A while ago (when jax was still autograd), I played around a bit with methods that replace the currently loaded numpy in a module with another numpy version (I was using autograd's, but maybe this could work for jax's as well). I wonder whether something like that would be possible, to add jax in a more hacky way for power users? I think you might have to very uniformly import numpy as, say, numpy everywhere to make this easy, but that wouldn't be a big change (I already do import numpy almost everywhere).

I'm wondering what your imagined use case is? Users aren't generally limited by speed in evaluating potentials in Python (I think) and orbit integration is sped up using C (and is quite efficient I think, although I will happily believe that jax's JIT could be faster for some potentials). Currently the C implementations of the potentials aren't exposed to the user, but if there is a need that could be done to allow for faster evaluation (incidentally, I just a few days ago changed the C extension such that it compiles to a libgalpy shared library that can be easily linked to by other C code, as part of an ongoing project to make the C code more portable).

MilesCranmer commented 4 years ago

Hi @jobovy,

Thanks for the quick response!

Regarding the example, I think I made a mistake in adding the jit to the integrate_all function.

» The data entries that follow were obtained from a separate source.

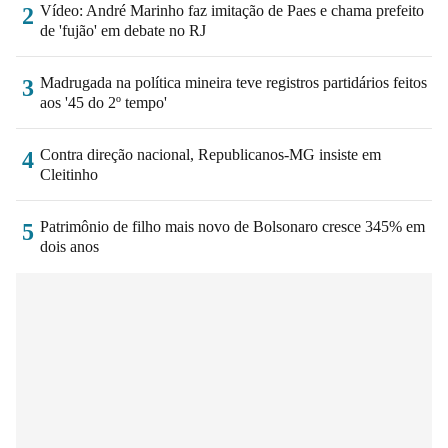
Vídeo: André Marinho faz imitação de Paes e chama prefeito
2
de 'fujão' em debate no RJ
Madrugada na política mineira teve registros partidários feitos
3
aos '45 do 2º tempo'
Contra direção nacional, Republicanos-MG insiste em
4
Cleitinho
Patrimônio de filho mais novo de Bolsonaro cresce 345% em
5
dois anos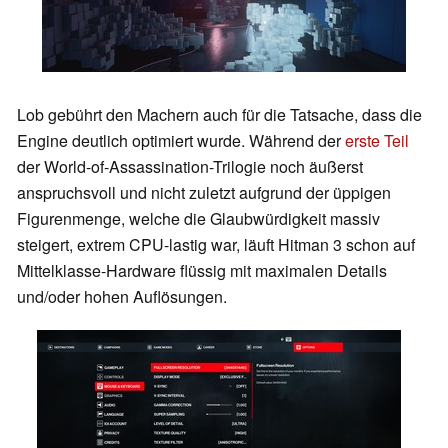
Lob gebührt den Machern auch für die Tatsache, dass die
Engine deutlich optimiert wurde. Während der
erste Teil
der World-of-Assassination-Trilogie noch äußerst
anspruchsvoll und nicht zuletzt aufgrund der üppigen
Figurenmenge, welche die Glaubwürdigkeit massiv
steigert, extrem CPU-lastig war, läuft Hitman 3 schon auf
Mittelklasse-Hardware flüssig mit maximalen Details
und/oder hohen Auflösungen.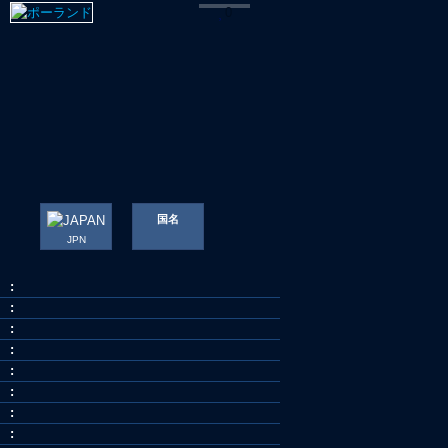
0
国名
JPN
:
:
:
:
:
:
:
:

I think it might be trying to unroll the integrator loop otherwise (hence the memory issue). Also with the JIT, it might take a few runs for it to speed up a call, and for the GPU it might get a speedup until >100,000 integrations in parallel. But maybe there is something else going on, I'm not sure.

However, it might be interesting to do something like define a potential class that uses jax to compute the accelerations and other derivatives and that could then be used with the jax ODE integrator (one could then also have a potential class that would, say, interpolate other potentials with jax functions [not sure whether these exist] and thus make all potentials useable).

I think this is a great idea and probably the best bet for a practical implementation! Indeed I've also had some trouble installing JAX and had to install from source on CentOS to get it to work. My hope is that when FLAX gets released (Google's new deep learning framework on JAX), they will have put more time into expanding the pip+conda wheels and it will be more practical to include in packages.

I'm wondering what your imagined use case is?

My personal interest is in having full gradient information through integrations for ML gradient descent stuff. More generally I could see the GPU side of things being nice for people doing many different integrations in parallel. What do you think? Interested in hearing your thoughts.

One idea could be to have a matplotlib-like mechanism for changing backends:

import galpy
galpy.use('jax')
from galpy import ...

then a flag could be checked in every file for which package to import?

Cheers, Miles

stale[bot] commented 4 years ago

This issue has been automatically marked as stale because it has not had recent activity. It will be closed if no further activity occurs. If the issue has been resolved since the last activity, please close the issue. Thank you for your contributions.